Mir haben immer wieder Leute erzählt, dass sie sich im Geist mit den Verstorbenen unterhalten. Viele sprechen in der Öffentlichkeit nicht oder noch nicht darüber. Wenn mir kurz nach Claus‘ Tod jemand gesagt hat, dass ich mir alles einbilde, hat mich das sehr getroffen und zurückgeworfen, aber inzwischen ist das anders. Wer nicht in diese Richtung schauen will, muss einen anderen Weg gehen.
Hören Sie seine Stimme?
Nein, das sind Gedanken.
Dann ist es doch wahrscheinlicher, dass Sie einen inneren Dialog mit sich führen?

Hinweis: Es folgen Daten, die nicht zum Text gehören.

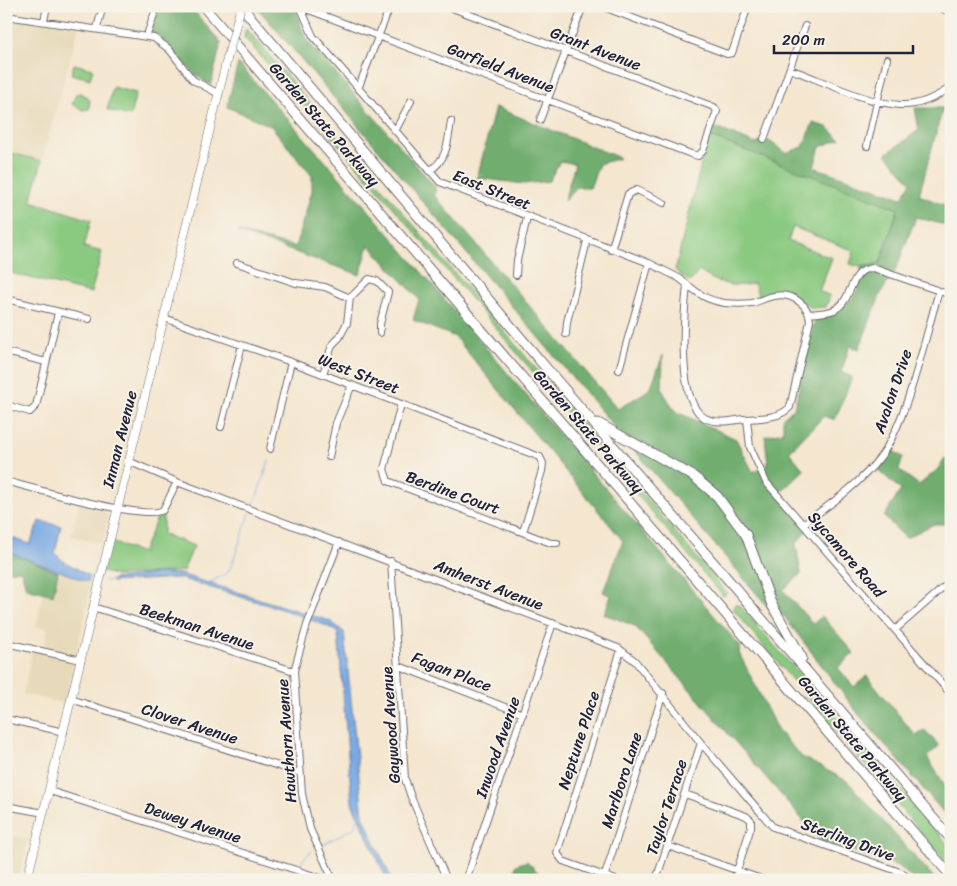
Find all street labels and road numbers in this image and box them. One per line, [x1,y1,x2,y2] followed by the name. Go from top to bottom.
[546,18,646,79] street label: Grant Avenue
[443,34,559,101] street label: Garfield Avenue
[262,55,388,194] street label: Garden State Parkway
[448,161,535,218] street label: East Street
[314,345,404,402] street label: West Street
[864,345,920,438] street label: Avalon Drive
[526,362,652,501] street label: Garden State Parkway
[93,387,146,492] street label: Inman Avenue
[402,462,504,523] street label: Berdine Court
[800,504,894,606] street label: Sycamore Road
[429,550,548,619] street label: Amherst Avenue
[136,594,258,659] street label: Beekman Avenue
[407,643,496,700] street label: Fagan Place
[372,665,409,784] street label: Gaywood Avenue
[791,668,915,809] street label: Garden State Parkway
[268,678,305,804] street label: Hawthorn Avenue
[549,687,608,793] street label: Neptune Place
[466,692,528,803] street label: Inwood Avenue
[138,694,242,753] street label: Clover Avenue
[592,728,651,832] street label: Marlboro Lane
[637,755,696,859] street label: Taylor Terrace
[141,793,245,852] street label: Dewey Avenue
[797,809,899,870] street label: Sterling Drive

Natürlich könnten es meine eigenen Gedanken sein. Am Anfang hatte ich auch Zweifel. Aber wenn Claus mit mir über das Jenseits oder seinen Tod spricht und ich das danach aufschreibe, dann kommt das wie aus einem Guss. Das ist eher wie eine Durchsage und ganz anders, als wenn ich selbst einen Text schreibe. Da muss ich viel korrigieren, umstellen, verbessern. Der Unterschied ist ganz deutlich.

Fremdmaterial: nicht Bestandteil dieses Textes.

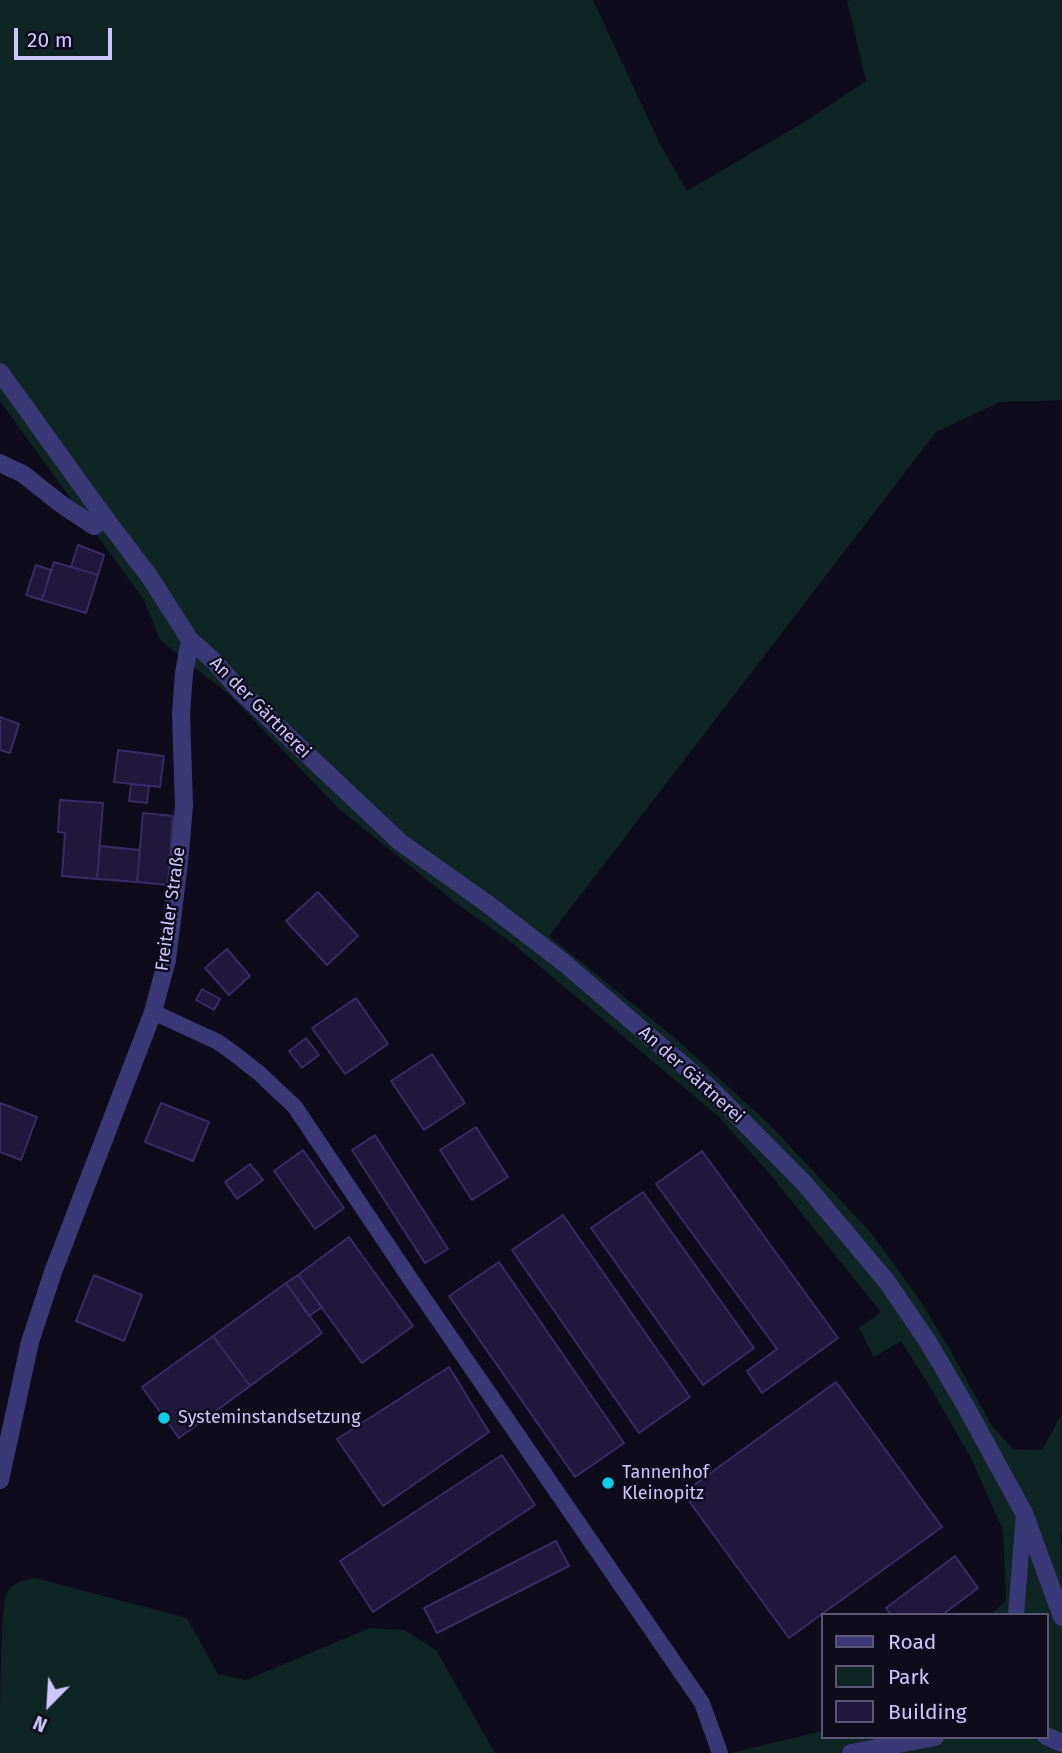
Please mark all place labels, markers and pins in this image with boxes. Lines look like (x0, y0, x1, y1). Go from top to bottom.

Ist das eine Gabe oder kann man das lernen?
Ich war immer spirituell und habe mich mit solchen Dingen schon früher beschäftigt. Bei einem Channel-Kurs habe ich gelernt, Vertrauen in das zu haben, was mir in den Kopf kommt.
Ein Channel-Kurs?
Beim Channeln wird man ein Kanal für höhere Energien. Im Kurs haben wir mit unterschiedlichen Energien Kontakt gehabt.

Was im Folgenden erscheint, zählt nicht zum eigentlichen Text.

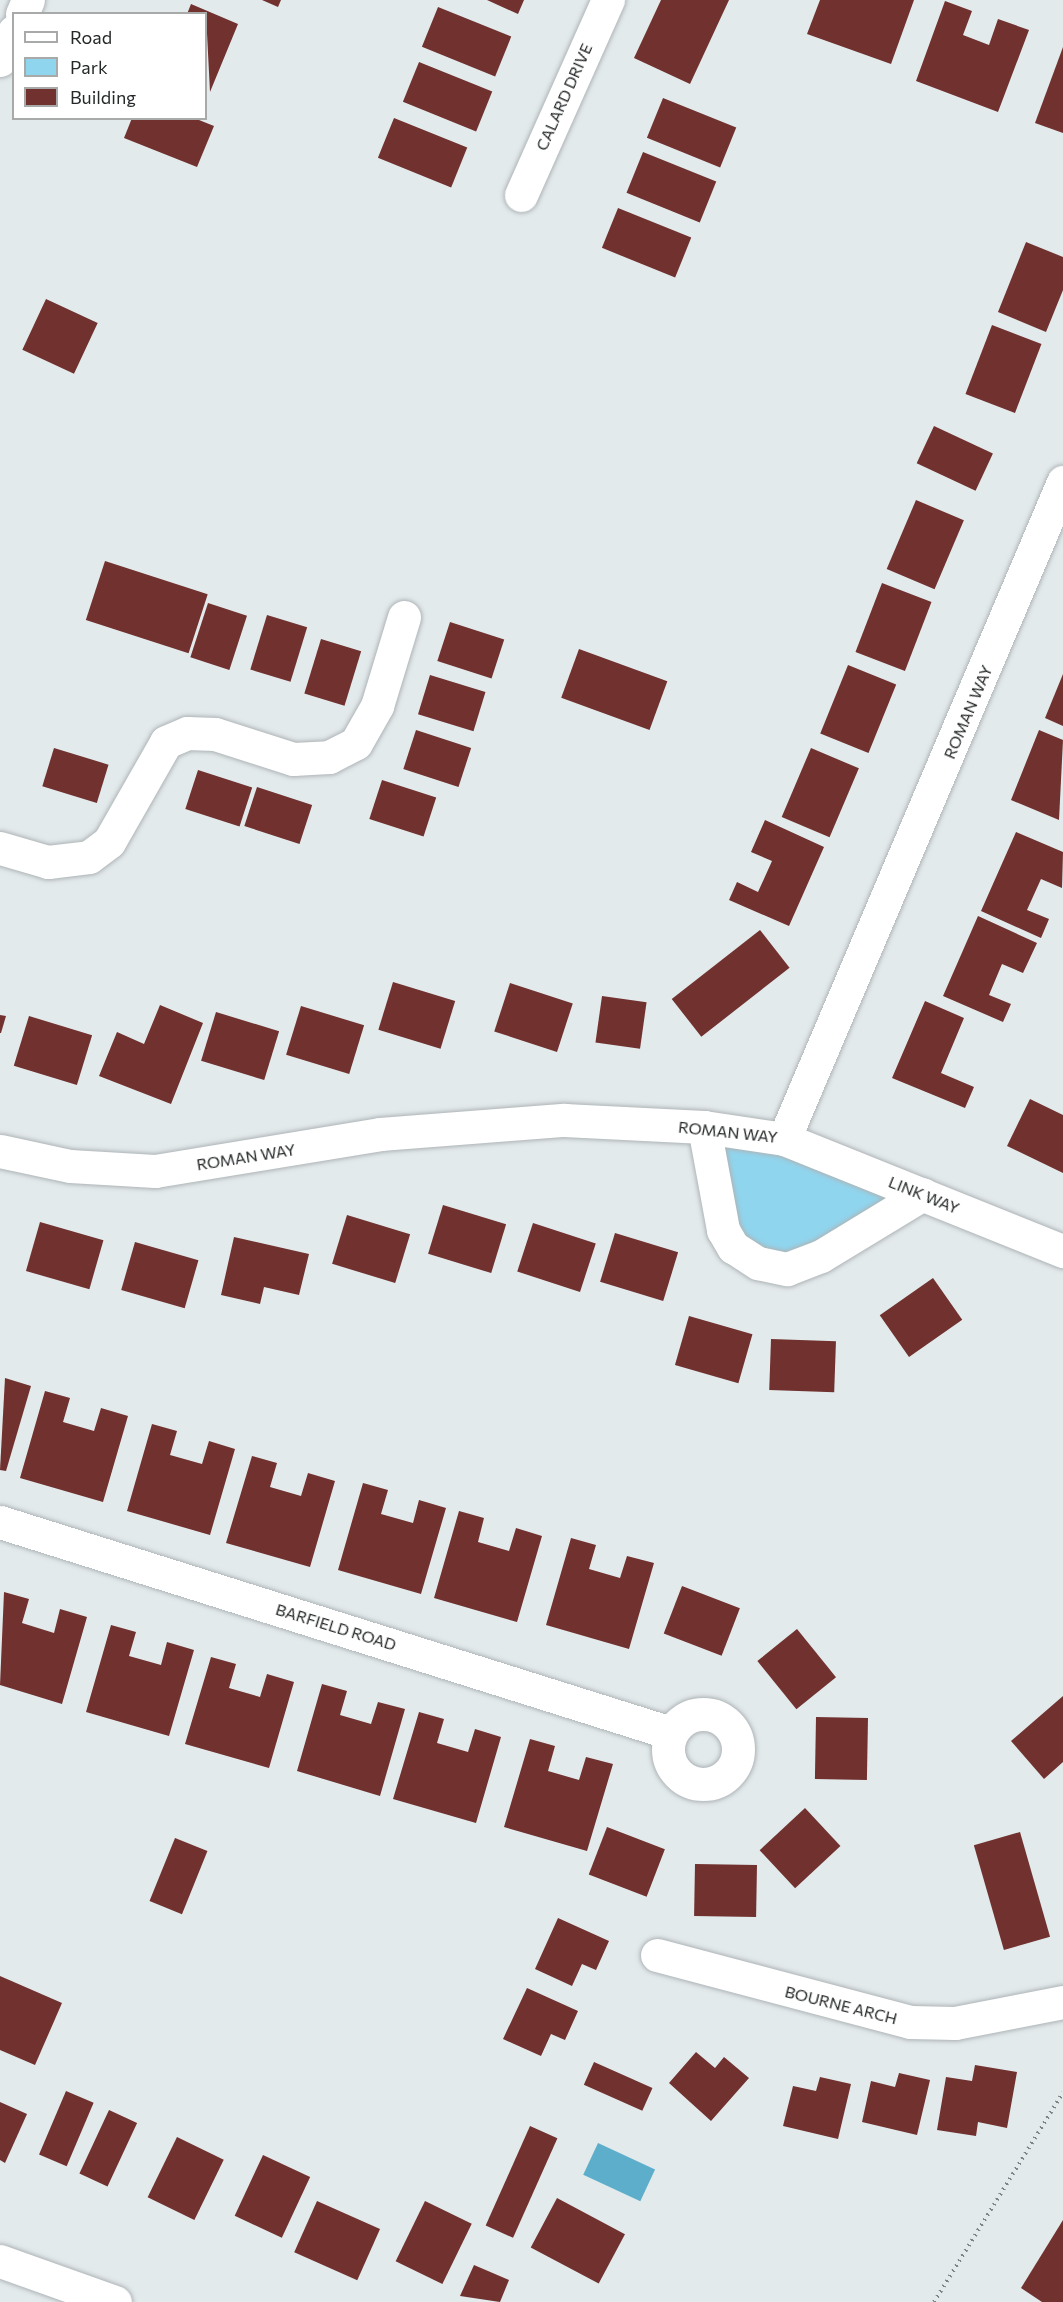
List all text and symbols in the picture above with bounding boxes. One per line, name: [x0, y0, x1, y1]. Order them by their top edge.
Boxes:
legend: [12, 12, 207, 120]
text: Road: [70, 26, 112, 48]
street label: CALARD DRIVE: [532, 40, 596, 154]
text: Park: [70, 56, 108, 78]
text: Building: [70, 86, 136, 108]
street label: ROMAN WAY: [940, 662, 996, 762]
street label: ROMAN WAY: [677, 1117, 779, 1147]
street label: ROMAN WAY: [195, 1140, 297, 1174]
street label: LINK WAY: [886, 1172, 962, 1218]
street label: BARFIELD ROAD: [273, 1600, 399, 1654]
street label: BOURNE ARCH: [783, 1982, 899, 2028]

Würden Sie sich als hellsichtig bezeichnen?
Nicht in Bezug auf die Zukunft. Aber ich spüre Energien, die nicht sichtbar sind.
Was haben Sie nach dem Tod Ihres Mannes gespürt?
Mir war klar, dass er nicht einfach weg ist, sondern irgendwie immer wieder da ist. Ich habe seine Präsenz und Unterstützung gefühlt. Wenn er mich nicht unterstützt hätte, hätte ich die Beerdigung wohl nicht durchgestanden.
Müssen Sie Claus rufen? Oder wie nehmen Sie Kontakt auf?
Nein, ich muss ihn nicht rufen. Wenn ich das ganz dringende Bedürfnis habe, mit ihm zu reden, dann fange ich an mit ihm zu sprechen und meistens antwortet er auch.
Der Gedanke, dass Verstorbene nicht einfach weg sind und einem sogar antworten, ist natürlich tröstlich. Sind Sie auf die Idee gekommen, dass Sie einfach zu stark trauern, nicht loslassen können oder vielleicht eine psychische Erkrankung entwickeln?
Im ersten Trauerjahr hatte ich oft Zweifel, ob ich mir etwas einrede. Aber als ich angefangen habe, die Gespräche aufzuschreiben, war ich mir sicher, dass es nicht so ist. In einer Phase, in der es mir sehr schlecht ging, hat mir Claus versichert, dass ich nicht depressiv werde. An dieses Versprechen habe ich geglaubt.
Haben Sie darüber auch mit anderen Menschen gesprochen?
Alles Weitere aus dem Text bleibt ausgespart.